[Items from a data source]
● ● ●

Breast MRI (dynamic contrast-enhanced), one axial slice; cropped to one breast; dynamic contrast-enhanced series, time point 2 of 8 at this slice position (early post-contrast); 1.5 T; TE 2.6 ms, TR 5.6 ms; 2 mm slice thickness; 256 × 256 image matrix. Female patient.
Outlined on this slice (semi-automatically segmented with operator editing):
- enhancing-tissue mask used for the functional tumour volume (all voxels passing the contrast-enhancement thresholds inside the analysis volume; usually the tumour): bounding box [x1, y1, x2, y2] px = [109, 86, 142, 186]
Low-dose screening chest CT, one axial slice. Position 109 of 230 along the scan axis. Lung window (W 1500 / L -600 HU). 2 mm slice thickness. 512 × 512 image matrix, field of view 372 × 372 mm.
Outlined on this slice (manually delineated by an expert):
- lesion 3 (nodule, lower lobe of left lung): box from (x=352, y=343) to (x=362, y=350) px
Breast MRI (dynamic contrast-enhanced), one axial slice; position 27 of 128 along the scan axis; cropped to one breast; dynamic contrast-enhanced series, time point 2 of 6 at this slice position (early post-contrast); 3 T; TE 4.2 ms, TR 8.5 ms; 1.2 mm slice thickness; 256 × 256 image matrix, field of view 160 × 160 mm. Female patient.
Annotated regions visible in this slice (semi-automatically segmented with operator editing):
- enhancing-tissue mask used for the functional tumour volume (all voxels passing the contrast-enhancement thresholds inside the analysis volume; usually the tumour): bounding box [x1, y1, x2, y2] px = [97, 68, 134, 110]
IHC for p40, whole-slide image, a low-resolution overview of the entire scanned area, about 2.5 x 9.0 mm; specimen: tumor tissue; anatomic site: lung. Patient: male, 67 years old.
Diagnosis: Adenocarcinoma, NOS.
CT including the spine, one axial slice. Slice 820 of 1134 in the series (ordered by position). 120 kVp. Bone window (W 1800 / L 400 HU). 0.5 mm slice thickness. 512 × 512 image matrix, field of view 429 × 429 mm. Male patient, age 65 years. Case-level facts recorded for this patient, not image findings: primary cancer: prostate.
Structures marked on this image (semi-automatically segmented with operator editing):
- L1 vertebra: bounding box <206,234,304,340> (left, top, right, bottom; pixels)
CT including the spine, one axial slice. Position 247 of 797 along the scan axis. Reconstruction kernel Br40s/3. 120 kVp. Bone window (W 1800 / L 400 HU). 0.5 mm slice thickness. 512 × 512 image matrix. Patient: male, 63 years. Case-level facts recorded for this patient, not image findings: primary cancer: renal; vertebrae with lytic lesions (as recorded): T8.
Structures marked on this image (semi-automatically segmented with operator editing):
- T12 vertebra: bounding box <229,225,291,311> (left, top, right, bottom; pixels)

● ● ●

◆ What you have to do:
Please set down all of the records exactly.

◆ Response:
Breast MRI (dynamic contrast-enhanced), one axial slice; cropped to one breast; dynamic contrast-enhanced series, time point 2 of 8 at this slice position (early post-contrast); 1.5 T; TE 2.6 ms, TR 5.6 ms; 2 mm slice thickness; 256 × 256 image matrix. Female patient.
Outlined on this slice (semi-automatically segmented with operator editing):
- enhancing-tissue mask used for the functional tumour volume (all voxels passing the contrast-enhancement thresholds inside the analysis volume; usually the tumour): bounding box [x1, y1, x2, y2] px = [109, 86, 142, 186]
Low-dose screening chest CT, one axial slice. Position 109 of 230 along the scan axis. Lung window (W 1500 / L -600 HU). 2 mm slice thickness. 512 × 512 image matrix, field of view 372 × 372 mm.
Outlined on this slice (manually delineated by an expert):
- lesion 3 (nodule, lower lobe of left lung): box from (x=352, y=343) to (x=362, y=350) px
Breast MRI (dynamic contrast-enhanced), one axial slice; position 27 of 128 along the scan axis; cropped to one breast; dynamic contrast-enhanced series, time point 2 of 6 at this slice position (early post-contrast); 3 T; TE 4.2 ms, TR 8.5 ms; 1.2 mm slice thickness; 256 × 256 image matrix, field of view 160 × 160 mm. Female patient.
Annotated regions visible in this slice (semi-automatically segmented with operator editing):
- enhancing-tissue mask used for the functional tumour volume (all voxels passing the contrast-enhancement thresholds inside the analysis volume; usually the tumour): bounding box [x1, y1, x2, y2] px = [97, 68, 134, 110]
IHC for p40, whole-slide image, a low-resolution overview of the entire scanned area, about 2.5 x 9.0 mm; specimen: tumor tissue; anatomic site: lung. Patient: male, 67 years old.
Diagnosis: Adenocarcinoma, NOS.
CT including the spine, one axial slice. Slice 820 of 1134 in the series (ordered by position). 120 kVp. Bone window (W 1800 / L 400 HU). 0.5 mm slice thickness. 512 × 512 image matrix, field of view 429 × 429 mm. Male patient, age 65 years. Case-level facts recorded for this patient, not image findings: primary cancer: prostate.
Structures marked on this image (semi-automatically segmented with operator editing):
- L1 vertebra: bounding box <206,234,304,340> (left, top, right, bottom; pixels)
CT including the spine, one axial slice. Position 247 of 797 along the scan axis. Reconstruction kernel Br40s/3. 120 kVp. Bone window (W 1800 / L 400 HU). 0.5 mm slice thickness. 512 × 512 image matrix. Patient: male, 63 years. Case-level facts recorded for this patient, not image findings: primary cancer: renal; vertebrae with lytic lesions (as recorded): T8.
Structures marked on this image (semi-automatically segmented with operator editing):
- T12 vertebra: bounding box <229,225,291,311> (left, top, right, bottom; pixels)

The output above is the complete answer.